There are countless stories and recollections of Jewish life in the old country or in immigrant America that include a scene of tea drinking, often with references to Jewish values imbibed along with the tea. Thus, for Alfred Kazin, in “A Walker in the City,” tea drinking on Friday nights in the Brownsville kitchen of his childhood was the occasion for spirited and convivial discussions of socialism by a young woman cousin and her friends, so the child concluded that “socialism would be one long Friday evening around the samovar.” Rachel Naomi Remen, in “My Grandfather’s Blessings,” recalls drinking tea in the afternoon with her observant grandfather, who took the occasion to transmit Jewish tradition ignored by her secular parents.
What specific lesson can the sugar cube convey? The late Joseph Murphy, a former chancellor of the City University of New York, once told a wonderful story about drinking tea through the sugar with his Yiddish-speaking maternal grandfather. (His name notwithstanding, Murphy spoke a beautiful Yiddish.) Wanting to emulate the older man, little Joseph, on his grandfather’s lap, asked for a piece of sugar. The grandfather invited him to share the piece held between his own teeth, and cautioned him to take no more than half. In this way, Murphy said, he was taught a lesson in tea drinking, a lesson in kissing and a lesson in yoysher (fairness), all at the same time.

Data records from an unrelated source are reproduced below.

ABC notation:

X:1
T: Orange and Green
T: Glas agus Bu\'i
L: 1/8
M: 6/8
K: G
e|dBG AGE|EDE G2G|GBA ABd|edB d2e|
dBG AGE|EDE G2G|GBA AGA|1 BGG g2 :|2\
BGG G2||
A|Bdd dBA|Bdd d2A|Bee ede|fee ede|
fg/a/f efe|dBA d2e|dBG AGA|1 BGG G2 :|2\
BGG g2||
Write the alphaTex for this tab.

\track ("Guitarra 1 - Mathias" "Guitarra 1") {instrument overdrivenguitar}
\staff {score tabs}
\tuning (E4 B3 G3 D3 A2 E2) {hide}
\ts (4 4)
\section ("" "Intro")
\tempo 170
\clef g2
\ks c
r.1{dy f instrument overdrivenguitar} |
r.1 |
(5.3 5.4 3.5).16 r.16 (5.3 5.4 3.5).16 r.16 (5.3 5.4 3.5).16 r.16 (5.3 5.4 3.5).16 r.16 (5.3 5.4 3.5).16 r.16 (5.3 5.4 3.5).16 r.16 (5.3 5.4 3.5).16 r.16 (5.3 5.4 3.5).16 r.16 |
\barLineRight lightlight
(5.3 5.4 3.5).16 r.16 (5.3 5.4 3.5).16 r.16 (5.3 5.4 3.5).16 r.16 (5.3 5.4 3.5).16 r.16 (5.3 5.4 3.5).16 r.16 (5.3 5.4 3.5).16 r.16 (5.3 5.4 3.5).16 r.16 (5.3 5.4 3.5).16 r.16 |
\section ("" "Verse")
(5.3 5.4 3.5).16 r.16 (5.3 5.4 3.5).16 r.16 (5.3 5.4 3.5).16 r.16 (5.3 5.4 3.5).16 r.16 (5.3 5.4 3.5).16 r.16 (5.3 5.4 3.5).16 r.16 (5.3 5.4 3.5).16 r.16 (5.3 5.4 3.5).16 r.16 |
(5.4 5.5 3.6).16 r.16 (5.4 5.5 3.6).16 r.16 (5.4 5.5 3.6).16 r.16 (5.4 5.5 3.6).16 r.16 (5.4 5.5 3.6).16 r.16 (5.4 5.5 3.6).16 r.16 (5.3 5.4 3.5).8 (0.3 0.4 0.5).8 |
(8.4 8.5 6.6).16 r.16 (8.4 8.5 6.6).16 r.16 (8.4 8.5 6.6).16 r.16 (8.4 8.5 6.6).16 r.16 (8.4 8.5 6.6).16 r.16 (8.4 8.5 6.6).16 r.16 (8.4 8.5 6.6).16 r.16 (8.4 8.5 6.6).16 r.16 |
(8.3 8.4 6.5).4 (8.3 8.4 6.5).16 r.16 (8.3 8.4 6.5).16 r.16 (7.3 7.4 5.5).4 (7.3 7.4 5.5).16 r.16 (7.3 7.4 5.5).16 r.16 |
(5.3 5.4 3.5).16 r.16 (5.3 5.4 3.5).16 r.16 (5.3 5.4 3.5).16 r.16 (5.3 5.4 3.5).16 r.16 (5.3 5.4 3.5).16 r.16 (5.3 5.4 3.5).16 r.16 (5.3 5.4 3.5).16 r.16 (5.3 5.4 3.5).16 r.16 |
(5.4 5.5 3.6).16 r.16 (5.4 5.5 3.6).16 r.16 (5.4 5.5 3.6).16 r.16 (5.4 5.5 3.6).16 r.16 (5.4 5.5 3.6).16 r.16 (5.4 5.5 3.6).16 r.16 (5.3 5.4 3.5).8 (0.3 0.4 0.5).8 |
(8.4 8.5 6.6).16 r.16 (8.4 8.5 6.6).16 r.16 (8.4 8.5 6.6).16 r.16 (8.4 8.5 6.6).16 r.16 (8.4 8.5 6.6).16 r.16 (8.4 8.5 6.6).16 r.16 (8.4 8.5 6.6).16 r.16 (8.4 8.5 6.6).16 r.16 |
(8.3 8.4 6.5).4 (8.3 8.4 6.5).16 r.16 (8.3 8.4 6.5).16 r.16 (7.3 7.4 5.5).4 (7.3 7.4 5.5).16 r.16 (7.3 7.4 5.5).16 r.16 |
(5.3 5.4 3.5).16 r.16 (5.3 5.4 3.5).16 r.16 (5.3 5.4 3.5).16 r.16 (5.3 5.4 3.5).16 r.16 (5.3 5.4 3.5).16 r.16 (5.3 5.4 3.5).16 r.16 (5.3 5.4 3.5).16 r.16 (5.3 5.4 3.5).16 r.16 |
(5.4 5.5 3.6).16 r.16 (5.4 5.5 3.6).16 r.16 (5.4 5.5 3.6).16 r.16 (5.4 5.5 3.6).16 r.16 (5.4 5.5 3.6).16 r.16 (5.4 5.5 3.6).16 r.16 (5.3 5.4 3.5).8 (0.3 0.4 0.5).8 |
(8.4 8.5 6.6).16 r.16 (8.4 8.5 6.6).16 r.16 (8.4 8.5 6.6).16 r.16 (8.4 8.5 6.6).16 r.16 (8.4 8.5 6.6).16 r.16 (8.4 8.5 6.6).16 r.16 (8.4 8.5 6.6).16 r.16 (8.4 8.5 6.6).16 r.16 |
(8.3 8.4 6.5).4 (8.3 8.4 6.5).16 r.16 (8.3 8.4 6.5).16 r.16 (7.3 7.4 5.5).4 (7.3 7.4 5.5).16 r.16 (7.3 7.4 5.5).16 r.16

So enmeshed in Jewish life is the sugar cube with tea that it has been addressed by religious authorities. The Orthodox Union’s Web site, in discussing what a man is permitted to ingest before davening Sabbath morning, cites one rabbinic authority that permits only light drinks such as water or unsweetened tea or coffee, with the noteworthy proviso that putting a sugar cube in the mouth is okay. The sugar cube can even be the stuff of wonder-working Hasidic rebbes. Haim Be’er’s novel “Feathers,” recently published in English translation, is set in Jerusalem in the 1950s and 1960s. One of the quixotic characters, Riklin, puzzles an onlooker by drinking a glass of tea while holding a sugar cube in his hand. “If you mean to use the sugar,” he is asked, “Why don’t you put it in your mouth?…. And if you don’t, why hold it in your hand?” Riklin explains that since he became a diabetic, he does this in emulation of Rabbi Shlomo, the Hasidic master of Karlin, who, when asked the same question, answered by giving his questioner the sugar to taste after he’d finished his tea. It had lost all its sweetness, and the rabbi gained a reputation for having the power of tasting sugar through his hands. Riklin declines to turn over his own sugar for tasting, leaving open the question of whether he shares this power.
So this Hanukkah, whether you take your tea flaming or a bit on the colder side, don’t forget the sugar.
Miriam Leberstein is a writer living in New York.